Visionary drama gets rewarding Covent Garden performance

REVIEW - WOZZECK
Royal Opera House By Helen Lawrence

ALBAN Berg’s Wozzeck, written in 1921, returned to Covent Garden on Monday in Keith Warner’s widely admired production.
It is a setting of Büchner’s extraordinarily radical 1830s’ drama about a downtrodden man driven to madness and murder.
Reflecting the turmoil in political ideas in Europe set off by the French Revolution, it anticipated 20th-century expressionism.
Stefanos Lazaridis’s brilliant set, together with Rick Fisher’s superb lighting, creates a frightening nightmare world enclosed in the mildewing white-tile walls of the mad doctor’s experimental lab.
A coup de theatre mirror window opens upstage revealing scenes which symbolize Wozzeck’s hallucinatory world. Clever use of descending panels creates Wozzeck and Marie’s hovel.

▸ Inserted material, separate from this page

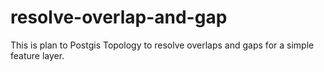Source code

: # resolve-overlap-and-gap
This is plan to Postgis Topology to resolve overlaps and gaps for a simple feature layer.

Their illegitimate child (Remi Manzi, from Moss Hall School in Finchley) is on stage throughout, witnessing the social victimisation of his parents.
The alienation of the play’s protagonist, the wise fool, relentlessly bullied, humiliated and subjected to cruel and pointless experiments by his superiors, and betrayed by Marie’s infidelity, comes across vividly in Johan Reuter’s moving performance, conveyed by gesture and body language as well as through a beautiful, expressive voice.
Susan Bullock makes Marie a convincing character but her singing disappoints, with harsh top notes and under-projected middle and low voice.
Kurt Rydl as the fanatical Doctor, anticipating the horrors of Nazi Germany, and Graham Clark’s obsessive Captain were richly and powerfully sung and persuasively acted, as were all the smaller parts.
Under the baton of Daniel Harding, the score seemed too fragmented, lacking in an overview of the work. Too often the richly scored brass parts drowned the singers. Nevertheless, overall a rewarding performance of this remarkable, visionary work.